• **EINTRÄGE ZUR ÜBUNG**:
- - -

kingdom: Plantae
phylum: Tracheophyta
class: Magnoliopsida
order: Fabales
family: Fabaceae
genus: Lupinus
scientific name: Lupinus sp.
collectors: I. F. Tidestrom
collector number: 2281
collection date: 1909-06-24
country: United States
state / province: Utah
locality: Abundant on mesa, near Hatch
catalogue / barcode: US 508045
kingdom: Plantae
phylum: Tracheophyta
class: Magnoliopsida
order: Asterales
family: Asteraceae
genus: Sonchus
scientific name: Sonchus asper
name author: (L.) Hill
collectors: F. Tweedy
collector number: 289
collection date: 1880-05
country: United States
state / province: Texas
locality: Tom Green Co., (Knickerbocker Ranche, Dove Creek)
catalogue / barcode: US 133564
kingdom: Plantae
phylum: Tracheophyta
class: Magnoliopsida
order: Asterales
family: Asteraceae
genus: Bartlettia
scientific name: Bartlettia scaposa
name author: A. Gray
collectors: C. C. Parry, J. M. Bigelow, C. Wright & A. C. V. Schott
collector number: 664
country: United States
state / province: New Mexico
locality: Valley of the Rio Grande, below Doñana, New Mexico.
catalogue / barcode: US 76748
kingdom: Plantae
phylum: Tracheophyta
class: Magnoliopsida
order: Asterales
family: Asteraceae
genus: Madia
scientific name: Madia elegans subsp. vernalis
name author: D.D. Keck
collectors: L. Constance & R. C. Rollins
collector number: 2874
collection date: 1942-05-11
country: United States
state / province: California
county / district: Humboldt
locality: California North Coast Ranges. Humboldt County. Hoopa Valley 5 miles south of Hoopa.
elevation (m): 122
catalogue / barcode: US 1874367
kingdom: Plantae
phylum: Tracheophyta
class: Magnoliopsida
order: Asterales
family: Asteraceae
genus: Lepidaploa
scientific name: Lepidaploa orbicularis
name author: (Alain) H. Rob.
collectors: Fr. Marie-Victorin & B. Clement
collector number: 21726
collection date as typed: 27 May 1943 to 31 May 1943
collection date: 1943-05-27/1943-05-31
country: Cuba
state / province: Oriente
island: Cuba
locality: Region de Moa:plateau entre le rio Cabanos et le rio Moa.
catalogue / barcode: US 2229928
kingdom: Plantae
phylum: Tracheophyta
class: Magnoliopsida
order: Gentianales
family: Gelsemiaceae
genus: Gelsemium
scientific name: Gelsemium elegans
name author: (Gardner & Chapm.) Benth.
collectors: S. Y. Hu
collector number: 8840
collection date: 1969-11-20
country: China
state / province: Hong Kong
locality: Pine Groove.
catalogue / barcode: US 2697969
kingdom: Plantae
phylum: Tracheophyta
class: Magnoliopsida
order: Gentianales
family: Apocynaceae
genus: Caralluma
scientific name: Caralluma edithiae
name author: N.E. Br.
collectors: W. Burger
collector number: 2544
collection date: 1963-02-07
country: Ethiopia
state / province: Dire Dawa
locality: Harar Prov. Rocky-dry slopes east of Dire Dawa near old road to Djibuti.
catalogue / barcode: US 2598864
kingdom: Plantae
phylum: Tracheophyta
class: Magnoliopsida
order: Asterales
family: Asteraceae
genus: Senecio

- - -

• **ZUR AUFGABE**: Stelle die Einträge von der Zeile mit „scientific name: Sonchus asper“ bis zur Zeile mit „locality: Valley of“, beide eingeschlossen, als CSV mit den zwei Spalten „feld“ und „wert“ dar. Jede Zeile steht für einen Eintrag, jedes Feld steht in Anführungszeichen, und Zeilenumbrüche werden zu Leerzeichen.

• **LÖSUNG DER AUFGABE**:
feld,wert
"scientific name:","Sonchus asper"
"name author:","(L.) Hill"
"collectors:","F. Tweedy"
"collector number:","289"
"collection date:","1880-05"
"country:","United States"
"state / province:","Texas"
"locality:","Tom Green Co., (Knickerbocker Ranche, Dove Creek)"
"catalogue / barcode:","US 133564"
"kingdom:","Plantae"
"phylum:","Tracheophyta"
"class:","Magnoliopsida"
"order:","Asterales"
"family:","Asteraceae"
"genus:","Bartlettia"
"scientific name:","Bartlettia scaposa"
"name author:","A. Gray"
"collectors:","C. C. Parry, J. M. Bigelow, C. Wright & A. C. V. Schott"
"collector number:","664"
"country:","United States"
"state / province:","New Mexico"
"locality:","Valley of the Rio Grande, below Doñana, New Mexico."